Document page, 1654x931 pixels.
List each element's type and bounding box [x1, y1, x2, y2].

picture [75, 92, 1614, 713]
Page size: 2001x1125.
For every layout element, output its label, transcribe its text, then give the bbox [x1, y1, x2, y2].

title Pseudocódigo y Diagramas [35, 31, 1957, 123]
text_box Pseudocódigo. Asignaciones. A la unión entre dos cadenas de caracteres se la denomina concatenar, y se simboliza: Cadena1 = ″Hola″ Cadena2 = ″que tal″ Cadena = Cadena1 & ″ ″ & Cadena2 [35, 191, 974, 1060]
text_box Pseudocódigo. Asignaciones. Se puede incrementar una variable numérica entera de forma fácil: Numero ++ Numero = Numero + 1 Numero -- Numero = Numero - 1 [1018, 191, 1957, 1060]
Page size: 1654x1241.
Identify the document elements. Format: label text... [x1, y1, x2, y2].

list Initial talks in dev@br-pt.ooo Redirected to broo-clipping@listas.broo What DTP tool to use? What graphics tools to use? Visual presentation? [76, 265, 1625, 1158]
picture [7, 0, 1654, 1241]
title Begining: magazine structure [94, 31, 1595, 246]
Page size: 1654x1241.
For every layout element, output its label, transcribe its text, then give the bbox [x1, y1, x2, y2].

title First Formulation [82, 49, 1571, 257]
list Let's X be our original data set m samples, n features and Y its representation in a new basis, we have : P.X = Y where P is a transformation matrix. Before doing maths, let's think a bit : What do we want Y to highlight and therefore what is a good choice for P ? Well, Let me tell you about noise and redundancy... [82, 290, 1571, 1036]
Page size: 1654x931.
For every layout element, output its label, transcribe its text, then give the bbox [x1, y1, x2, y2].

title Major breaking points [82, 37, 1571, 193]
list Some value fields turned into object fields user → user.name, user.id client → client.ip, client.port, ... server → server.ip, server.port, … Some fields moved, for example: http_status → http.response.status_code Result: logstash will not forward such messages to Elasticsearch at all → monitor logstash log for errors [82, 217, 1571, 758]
::::
• **TASK INSTRUCTIONS**:
Return every line of the items above unchanged, from the first item to the last.

• **EXERCISE RESULT**:
Document page, 1654x931 pixels.
List each element's type and bounding box [x1, y1, x2, y2].

picture [75, 92, 1614, 713]
Page size: 2001x1125.
For every layout element, output its label, transcribe its text, then give the bbox [x1, y1, x2, y2].

title Pseudocódigo y Diagramas [35, 31, 1957, 123]
text_box Pseudocódigo. Asignaciones. A la unión entre dos cadenas de caracteres se la denomina concatenar, y se simboliza: Cadena1 = ″Hola″ Cadena2 = ″que tal″ Cadena = Cadena1 & ″ ″ & Cadena2 [35, 191, 974, 1060]
text_box Pseudocódigo. Asignaciones. Se puede incrementar una variable numérica entera de forma fácil: Numero ++ Numero = Numero + 1 Numero -- Numero = Numero - 1 [1018, 191, 1957, 1060]
Page size: 1654x1241.
Identify the document elements. Format: label text... [x1, y1, x2, y2].

list Initial talks in dev@br-pt.ooo Redirected to broo-clipping@listas.broo What DTP tool to use? What graphics tools to use? Visual presentation? [76, 265, 1625, 1158]
picture [7, 0, 1654, 1241]
title Begining: magazine structure [94, 31, 1595, 246]
Page size: 1654x1241.
For every layout element, output its label, transcribe its text, then give the bbox [x1, y1, x2, y2].

title First Formulation [82, 49, 1571, 257]
list Let's X be our original data set m samples, n features and Y its representation in a new basis, we have : P.X = Y where P is a transformation matrix. Before doing maths, let's think a bit : What do we want Y to highlight and therefore what is a good choice for P ? Well, Let me tell you about noise and redundancy... [82, 290, 1571, 1036]
Page size: 1654x931.
For every layout element, output its label, transcribe its text, then give the bbox [x1, y1, x2, y2].

title Major breaking points [82, 37, 1571, 193]
list Some value fields turned into object fields user → user.name, user.id client → client.ip, client.port, ... server → server.ip, server.port, … Some fields moved, for example: http_status → http.response.status_code Result: logstash will not forward such messages to Elasticsearch at all → monitor logstash log for errors [82, 217, 1571, 758]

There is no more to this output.